__Exercise__:
From the line with "## Дискография" through the line with "## Упоминания", repeat the entries verbatim, both end lines included, and add nothing.
- - - - - - -
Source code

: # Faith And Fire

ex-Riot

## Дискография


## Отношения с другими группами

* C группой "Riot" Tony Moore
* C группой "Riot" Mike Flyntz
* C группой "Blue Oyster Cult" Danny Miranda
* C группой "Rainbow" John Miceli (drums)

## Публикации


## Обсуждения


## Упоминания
- - - - - - -
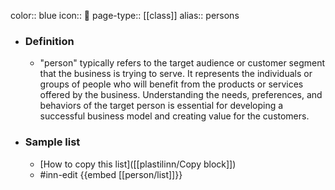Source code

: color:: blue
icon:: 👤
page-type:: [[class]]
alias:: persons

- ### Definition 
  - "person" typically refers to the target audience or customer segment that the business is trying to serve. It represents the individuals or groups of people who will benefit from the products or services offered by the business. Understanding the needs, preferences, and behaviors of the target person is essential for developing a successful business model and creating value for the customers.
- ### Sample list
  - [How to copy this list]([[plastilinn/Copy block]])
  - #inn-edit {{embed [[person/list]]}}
- - - - - - -
__Exercise response__:
## Дискография


## Отношения с другими группами

* C группой "Riot" Tony Moore
* C группой "Riot" Mike Flyntz
* C группой "Blue Oyster Cult" Danny Miranda
* C группой "Rainbow" John Miceli (drums)

## Публикации


## Обсуждения


## Упоминания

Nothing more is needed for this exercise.